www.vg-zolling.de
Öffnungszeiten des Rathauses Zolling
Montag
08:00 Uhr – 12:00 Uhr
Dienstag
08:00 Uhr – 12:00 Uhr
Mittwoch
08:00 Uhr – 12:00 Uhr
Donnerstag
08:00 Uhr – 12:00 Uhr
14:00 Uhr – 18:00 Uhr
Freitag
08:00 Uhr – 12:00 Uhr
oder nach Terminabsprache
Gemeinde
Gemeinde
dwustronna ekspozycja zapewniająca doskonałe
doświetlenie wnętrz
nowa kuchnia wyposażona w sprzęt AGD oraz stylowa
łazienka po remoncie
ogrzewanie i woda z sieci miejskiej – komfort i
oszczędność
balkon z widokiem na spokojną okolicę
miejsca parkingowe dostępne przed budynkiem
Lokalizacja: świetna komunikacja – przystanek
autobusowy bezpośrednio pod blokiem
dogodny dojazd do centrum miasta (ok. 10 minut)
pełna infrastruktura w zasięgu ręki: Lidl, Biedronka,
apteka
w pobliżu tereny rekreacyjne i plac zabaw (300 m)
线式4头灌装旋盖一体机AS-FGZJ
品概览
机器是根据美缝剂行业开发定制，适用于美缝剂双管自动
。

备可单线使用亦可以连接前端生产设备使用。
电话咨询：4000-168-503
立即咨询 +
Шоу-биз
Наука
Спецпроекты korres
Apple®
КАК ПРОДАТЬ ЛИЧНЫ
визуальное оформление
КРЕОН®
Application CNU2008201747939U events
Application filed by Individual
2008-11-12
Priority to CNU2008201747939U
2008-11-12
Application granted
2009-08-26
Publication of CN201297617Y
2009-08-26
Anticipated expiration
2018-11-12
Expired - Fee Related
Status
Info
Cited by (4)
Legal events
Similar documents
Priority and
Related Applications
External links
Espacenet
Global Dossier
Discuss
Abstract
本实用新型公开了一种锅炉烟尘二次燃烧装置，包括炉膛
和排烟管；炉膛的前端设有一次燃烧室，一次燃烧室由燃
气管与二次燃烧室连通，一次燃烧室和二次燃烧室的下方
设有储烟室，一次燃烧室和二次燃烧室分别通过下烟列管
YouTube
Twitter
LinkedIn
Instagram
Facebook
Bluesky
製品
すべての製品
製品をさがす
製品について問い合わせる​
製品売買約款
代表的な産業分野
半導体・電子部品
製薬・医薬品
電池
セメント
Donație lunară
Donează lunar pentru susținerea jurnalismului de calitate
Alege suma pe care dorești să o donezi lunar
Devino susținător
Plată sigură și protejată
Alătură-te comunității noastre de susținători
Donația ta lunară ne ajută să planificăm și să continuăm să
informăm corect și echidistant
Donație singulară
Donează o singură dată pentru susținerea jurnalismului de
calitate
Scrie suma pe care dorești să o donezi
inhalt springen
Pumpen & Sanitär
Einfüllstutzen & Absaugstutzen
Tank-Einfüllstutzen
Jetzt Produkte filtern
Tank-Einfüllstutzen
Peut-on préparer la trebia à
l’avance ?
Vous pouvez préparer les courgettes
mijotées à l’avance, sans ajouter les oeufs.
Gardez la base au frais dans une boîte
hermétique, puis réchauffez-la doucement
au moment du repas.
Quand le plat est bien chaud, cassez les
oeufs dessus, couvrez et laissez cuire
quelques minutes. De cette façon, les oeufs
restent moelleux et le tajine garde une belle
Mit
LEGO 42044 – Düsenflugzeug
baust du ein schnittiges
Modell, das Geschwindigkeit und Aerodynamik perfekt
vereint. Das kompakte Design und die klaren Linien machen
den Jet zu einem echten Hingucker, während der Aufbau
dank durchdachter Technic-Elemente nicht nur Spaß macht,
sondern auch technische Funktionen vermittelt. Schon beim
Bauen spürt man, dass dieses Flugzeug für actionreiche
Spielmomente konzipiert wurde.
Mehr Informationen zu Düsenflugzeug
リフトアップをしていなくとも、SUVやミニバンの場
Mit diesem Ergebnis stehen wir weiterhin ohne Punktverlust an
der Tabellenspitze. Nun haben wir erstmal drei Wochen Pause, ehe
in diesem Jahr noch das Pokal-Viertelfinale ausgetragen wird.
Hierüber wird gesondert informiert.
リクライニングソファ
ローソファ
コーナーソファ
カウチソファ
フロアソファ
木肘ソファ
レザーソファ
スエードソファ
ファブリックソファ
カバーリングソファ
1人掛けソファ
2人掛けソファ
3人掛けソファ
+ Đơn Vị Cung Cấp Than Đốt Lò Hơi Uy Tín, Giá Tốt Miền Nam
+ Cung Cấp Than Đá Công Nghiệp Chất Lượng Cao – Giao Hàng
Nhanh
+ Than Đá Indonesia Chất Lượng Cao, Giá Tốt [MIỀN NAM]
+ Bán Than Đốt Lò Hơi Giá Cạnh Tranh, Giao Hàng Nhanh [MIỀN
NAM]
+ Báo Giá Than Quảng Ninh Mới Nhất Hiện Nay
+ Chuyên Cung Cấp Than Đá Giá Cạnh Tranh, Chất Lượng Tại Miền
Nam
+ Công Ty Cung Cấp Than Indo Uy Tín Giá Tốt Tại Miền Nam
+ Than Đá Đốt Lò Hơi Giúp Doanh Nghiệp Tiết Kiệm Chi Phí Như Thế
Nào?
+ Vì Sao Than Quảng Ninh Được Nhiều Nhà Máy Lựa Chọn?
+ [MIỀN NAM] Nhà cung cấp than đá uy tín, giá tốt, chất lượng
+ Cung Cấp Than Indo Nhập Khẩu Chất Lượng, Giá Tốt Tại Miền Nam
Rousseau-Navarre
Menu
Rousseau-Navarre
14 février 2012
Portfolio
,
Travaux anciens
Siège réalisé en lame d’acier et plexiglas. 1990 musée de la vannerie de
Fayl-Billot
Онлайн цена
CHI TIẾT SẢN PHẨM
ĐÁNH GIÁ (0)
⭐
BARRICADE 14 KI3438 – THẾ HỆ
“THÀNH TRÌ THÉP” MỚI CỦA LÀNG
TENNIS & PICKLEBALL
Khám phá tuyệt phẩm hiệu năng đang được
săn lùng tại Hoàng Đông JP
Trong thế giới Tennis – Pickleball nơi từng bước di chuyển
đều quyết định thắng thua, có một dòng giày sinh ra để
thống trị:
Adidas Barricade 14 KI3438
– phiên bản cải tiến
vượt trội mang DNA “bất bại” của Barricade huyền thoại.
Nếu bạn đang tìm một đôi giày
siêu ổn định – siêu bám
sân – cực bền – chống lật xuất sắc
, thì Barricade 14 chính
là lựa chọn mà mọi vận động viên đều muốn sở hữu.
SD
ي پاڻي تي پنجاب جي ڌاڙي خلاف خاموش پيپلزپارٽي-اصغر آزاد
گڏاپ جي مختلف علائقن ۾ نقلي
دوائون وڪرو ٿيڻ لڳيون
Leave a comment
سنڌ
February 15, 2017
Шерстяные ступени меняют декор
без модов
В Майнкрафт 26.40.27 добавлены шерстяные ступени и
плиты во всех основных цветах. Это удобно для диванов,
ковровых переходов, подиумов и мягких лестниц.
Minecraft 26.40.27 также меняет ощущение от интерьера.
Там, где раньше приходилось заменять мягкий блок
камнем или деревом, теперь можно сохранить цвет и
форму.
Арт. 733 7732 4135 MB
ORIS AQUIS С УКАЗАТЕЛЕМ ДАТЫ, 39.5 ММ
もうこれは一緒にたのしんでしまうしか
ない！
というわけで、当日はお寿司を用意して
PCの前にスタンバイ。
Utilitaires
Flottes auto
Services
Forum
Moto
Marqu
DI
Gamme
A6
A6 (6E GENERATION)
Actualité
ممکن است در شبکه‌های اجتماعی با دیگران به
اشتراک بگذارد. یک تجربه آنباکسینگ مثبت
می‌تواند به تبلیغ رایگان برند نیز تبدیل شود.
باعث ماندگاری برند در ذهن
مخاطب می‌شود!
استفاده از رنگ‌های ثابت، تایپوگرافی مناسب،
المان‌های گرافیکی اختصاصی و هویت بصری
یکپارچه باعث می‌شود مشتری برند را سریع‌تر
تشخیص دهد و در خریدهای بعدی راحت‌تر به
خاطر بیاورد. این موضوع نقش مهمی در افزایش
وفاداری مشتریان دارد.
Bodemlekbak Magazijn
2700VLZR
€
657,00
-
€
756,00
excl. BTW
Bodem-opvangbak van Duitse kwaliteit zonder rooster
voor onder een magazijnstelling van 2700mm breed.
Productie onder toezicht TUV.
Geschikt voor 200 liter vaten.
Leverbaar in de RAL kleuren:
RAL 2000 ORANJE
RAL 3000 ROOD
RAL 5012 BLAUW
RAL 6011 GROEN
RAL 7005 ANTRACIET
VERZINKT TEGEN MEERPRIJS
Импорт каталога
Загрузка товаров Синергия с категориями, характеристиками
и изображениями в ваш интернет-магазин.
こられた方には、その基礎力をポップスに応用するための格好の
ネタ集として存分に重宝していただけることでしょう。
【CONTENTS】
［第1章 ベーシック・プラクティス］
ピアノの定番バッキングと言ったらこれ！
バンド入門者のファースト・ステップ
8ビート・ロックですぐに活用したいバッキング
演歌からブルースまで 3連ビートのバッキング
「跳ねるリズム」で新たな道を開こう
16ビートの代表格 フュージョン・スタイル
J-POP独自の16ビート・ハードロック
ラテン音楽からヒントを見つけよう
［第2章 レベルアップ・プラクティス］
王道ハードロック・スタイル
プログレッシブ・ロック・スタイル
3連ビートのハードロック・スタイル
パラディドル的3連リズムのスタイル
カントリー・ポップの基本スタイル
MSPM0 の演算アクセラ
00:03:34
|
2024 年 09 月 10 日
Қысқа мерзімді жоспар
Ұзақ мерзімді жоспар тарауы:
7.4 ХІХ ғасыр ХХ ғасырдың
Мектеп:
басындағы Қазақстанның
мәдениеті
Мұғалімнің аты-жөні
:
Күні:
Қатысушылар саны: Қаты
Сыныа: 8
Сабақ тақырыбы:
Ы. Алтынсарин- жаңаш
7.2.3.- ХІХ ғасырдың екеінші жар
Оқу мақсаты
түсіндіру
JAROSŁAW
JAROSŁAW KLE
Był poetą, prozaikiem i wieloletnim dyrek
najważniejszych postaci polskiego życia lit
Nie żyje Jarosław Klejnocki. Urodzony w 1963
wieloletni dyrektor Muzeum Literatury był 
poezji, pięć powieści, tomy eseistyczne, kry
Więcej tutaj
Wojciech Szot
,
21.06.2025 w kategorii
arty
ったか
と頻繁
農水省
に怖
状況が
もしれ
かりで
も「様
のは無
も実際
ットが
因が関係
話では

* _EXERCISE PROMPT_
In the listing above, locate the line with "Nếu bạn đang tìm một đôi giày" and the line with "ковровых переходов, подиумов", then extract exactly those lines and every line between them, and nothing more.

* _WORKED SOLUTION_
Nếu bạn đang tìm một đôi giày
siêu ổn định – siêu bám
sân – cực bền – chống lật xuất sắc
, thì Barricade 14 chính
là lựa chọn mà mọi vận động viên đều muốn sở hữu.
SD
ي پاڻي تي پنجاب جي ڌاڙي خلاف خاموش پيپلزپارٽي-اصغر آزاد
گڏاپ جي مختلف علائقن ۾ نقلي
دوائون وڪرو ٿيڻ لڳيون
Leave a comment
سنڌ
February 15, 2017
Шерстяные ступени меняют декор
без модов
В Майнкрафт 26.40.27 добавлены шерстяные ступени и
плиты во всех основных цветах. Это удобно для диванов,
ковровых переходов, подиумов и мягких лестниц.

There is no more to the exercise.